Polisin kendisini kandırmadığını, aksine bir baba olarak polise minnettar olduğunu ifade eden baba İsmail E., "Oğlumun DHKP/C kamplarına gittiğini polisten öğrendim. Ben bu yönden polise minnettarım. Polis bana haber vermeseydi, oğlumun DHKP/C kamplarında olduğunu öğrenemeyecektim. Oğlum kendisi de söylemiştir; 'Dursun Karataş önderimizdir' diye. Gidin derneklerine bakın." şeklinde konuştu.

Oğlunun sık sık gittiği Ege Gençlik Derneği'ne ilk gittiğinde, buradaki kişilerin yasal bir dernek olduklarını söyleyerek kendisini de derneğe katılmaya davet ettiğini anlatan baba E., "Eğer ben polisle işbirlik içinde olsaydım, ben o gün onların içine girer, bunların içinde görünür polisle işbirliği yapardım. Ama bunlar her şeyi saptırıyorlar. Ben oğlumun DHKP/C kamplarına gittiğini polisten öğrendim. Ben bu yönden polise minnettarım." diye konuştu.

Gruptaki kişilerin, eşini 'Yasal derneğiz' diyerek kandırmaya çalıştığını da anlatan baba E., "Evet dernekleri yasal olabilir ama asıl faaliyetleri nedir. 'En büyük taş Dursun Karataş' oğlum bana bunu slogan olarak bağırıyor." diyerek tepkisini dile getirdi.

"DEV-GENÇ TEHDİT ETMİŞ"

Grup dağılırken, baba İsmail E. ile Dev Genç'liler aralarında tartışma yaşandı. İsmail E., gruptan bir kişinin kendisini, "Başına kötü şeyler gelebilir" diyerek tehdit ettiğini belirterek, bu kişiyle tartıştı. Baba ile bu kişinin tartışmasının büyümesini, araya giren oğlu ve polis önledi. Bazı kişilerin babaya saldırmak istediği de gözlendi. İsmail E., "Başıma ne gelecek? Ev tutup çocukları evinde barındırıyorsun. Ne gelecekmiş görelim? Bırakmayacağım peşinizi." diyerek tepki gösterdi.

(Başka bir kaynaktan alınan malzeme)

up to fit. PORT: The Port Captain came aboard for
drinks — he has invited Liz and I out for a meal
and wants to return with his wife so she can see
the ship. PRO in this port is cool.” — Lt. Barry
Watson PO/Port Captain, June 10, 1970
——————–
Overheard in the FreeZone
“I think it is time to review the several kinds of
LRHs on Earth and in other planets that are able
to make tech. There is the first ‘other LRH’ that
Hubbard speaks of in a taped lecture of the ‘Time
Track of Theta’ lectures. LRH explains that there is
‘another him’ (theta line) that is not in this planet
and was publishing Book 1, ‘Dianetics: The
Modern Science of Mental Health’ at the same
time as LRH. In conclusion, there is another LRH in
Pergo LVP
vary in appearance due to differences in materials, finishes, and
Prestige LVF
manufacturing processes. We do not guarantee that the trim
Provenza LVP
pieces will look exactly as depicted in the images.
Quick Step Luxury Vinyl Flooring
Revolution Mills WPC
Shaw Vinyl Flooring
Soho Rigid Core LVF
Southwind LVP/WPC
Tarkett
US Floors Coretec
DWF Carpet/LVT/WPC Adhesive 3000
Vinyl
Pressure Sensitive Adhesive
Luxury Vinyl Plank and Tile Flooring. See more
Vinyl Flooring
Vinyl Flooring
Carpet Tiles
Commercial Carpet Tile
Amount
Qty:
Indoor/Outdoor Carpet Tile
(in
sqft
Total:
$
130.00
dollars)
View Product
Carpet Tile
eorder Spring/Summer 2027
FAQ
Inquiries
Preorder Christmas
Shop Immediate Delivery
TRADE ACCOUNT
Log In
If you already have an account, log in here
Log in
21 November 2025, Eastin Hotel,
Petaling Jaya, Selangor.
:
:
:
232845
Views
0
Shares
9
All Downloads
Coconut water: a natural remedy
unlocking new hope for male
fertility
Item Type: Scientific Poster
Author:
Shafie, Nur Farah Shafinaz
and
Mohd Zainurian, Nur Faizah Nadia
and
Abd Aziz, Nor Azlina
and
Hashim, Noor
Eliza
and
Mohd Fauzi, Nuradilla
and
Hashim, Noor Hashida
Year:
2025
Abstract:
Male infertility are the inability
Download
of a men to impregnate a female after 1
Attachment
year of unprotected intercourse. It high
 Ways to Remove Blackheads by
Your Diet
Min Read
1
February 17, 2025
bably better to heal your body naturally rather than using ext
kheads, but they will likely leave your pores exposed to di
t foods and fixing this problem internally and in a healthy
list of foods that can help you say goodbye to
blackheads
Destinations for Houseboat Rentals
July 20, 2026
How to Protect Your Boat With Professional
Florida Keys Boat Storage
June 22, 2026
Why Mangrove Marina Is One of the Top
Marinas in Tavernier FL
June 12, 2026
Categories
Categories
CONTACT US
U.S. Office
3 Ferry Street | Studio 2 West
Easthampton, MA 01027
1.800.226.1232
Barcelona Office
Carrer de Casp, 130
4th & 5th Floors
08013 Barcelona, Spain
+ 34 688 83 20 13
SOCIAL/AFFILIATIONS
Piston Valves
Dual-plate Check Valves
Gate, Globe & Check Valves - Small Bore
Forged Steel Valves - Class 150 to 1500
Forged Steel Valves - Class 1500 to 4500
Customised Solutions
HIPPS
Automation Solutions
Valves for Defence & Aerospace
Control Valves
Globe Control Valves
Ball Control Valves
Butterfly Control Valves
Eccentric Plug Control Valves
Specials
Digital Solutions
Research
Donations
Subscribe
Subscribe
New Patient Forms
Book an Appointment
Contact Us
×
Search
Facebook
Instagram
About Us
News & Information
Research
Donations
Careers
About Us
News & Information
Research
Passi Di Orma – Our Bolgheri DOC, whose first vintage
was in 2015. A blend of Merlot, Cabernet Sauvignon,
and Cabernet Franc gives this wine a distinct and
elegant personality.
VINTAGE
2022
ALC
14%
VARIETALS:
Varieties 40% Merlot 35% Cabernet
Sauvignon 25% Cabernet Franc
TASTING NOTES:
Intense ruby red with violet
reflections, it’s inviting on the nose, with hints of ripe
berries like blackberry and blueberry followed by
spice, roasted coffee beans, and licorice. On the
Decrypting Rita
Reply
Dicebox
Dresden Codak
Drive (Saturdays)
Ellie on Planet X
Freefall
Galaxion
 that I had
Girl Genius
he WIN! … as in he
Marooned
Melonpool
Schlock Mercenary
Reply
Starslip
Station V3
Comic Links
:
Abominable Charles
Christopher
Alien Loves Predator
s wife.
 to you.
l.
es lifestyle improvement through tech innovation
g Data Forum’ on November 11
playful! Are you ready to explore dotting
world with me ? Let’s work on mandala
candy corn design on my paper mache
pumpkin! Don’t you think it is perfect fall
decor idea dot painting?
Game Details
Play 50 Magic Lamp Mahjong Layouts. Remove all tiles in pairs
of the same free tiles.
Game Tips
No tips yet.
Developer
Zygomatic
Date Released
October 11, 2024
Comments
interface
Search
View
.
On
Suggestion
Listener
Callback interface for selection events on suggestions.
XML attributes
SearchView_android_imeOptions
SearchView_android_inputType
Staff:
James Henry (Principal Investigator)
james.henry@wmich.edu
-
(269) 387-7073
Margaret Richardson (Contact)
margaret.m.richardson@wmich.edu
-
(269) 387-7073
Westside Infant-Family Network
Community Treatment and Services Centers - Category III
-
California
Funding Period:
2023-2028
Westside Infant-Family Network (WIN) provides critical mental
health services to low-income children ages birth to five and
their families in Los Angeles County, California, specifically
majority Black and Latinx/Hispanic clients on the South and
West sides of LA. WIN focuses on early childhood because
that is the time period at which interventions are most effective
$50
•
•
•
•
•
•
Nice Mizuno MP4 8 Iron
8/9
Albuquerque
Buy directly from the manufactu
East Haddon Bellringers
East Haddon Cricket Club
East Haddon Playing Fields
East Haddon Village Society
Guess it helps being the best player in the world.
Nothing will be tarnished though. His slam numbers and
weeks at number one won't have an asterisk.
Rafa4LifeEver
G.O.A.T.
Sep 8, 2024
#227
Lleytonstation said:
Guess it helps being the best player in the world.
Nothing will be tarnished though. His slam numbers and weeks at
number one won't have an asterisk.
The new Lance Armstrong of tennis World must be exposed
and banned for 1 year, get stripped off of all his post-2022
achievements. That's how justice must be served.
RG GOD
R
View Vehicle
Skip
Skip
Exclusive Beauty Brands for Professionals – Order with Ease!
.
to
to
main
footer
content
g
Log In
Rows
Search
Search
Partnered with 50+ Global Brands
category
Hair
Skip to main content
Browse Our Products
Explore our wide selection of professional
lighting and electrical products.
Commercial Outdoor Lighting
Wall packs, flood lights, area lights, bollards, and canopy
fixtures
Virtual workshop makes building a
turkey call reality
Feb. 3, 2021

İsmail E., "Dün annesi gitti onların içine, ağladı sızladı. Onlarla irtibat kurmaya çalıştı. Çocuğumu bırakın diyor, 'yok biz yasal derneğiz' diyorlar. Annesini kandırmaya çalışıyorlar. Evet dernekleri yasal olabilir, ama asıl faaliyetleri nedir? " dedi.

BABA: TÜRK BAYRAĞI YERİNE KIZIL BAYRAK TAŞIYORLAR

Kendisinin de füze kalkanına karşı olduğunu, ancak oğlunun içinde bulunduğu gruptaki kişilerin Türk bayrağı yerine kızıl bayrak taşıdığına dikkat çeken baba İsmail E. şöyle dedi: "Oğlumu bunların elinden kurtarmak için ne gerekiyorsa yapacağım. Savcılığa da suç duyurusunda bulunacağım. Ben izin alabilirsem ölüm orucuna yatacağım çocuğumu kurtarana kadar. Çocuğumu bunlara yem ettirmeyeceğim, cesedimi çiğnemeden bunlar çocuğuma sahip olamazlar. Çocuğum kesinlikle kandırıldı. Benim yanıma geleceğine, onların yanına geliyor. Yanındaki arkadaşı beni tehdit ediyor, 'başına gelecekler var' diyor. Çocuğumun beynini yıkamışlar, çocuğum elden kaydı, ciğerim yanıyor."

Grubun dağıldığı sırada gazeteciler, oğul B.E.'ye 'Baban kalp hastası, bir şey olmasından kormuyor musun?' diye sordu. B.E., 'Olabilir' diyerek uzaklaşmayı tercih etti.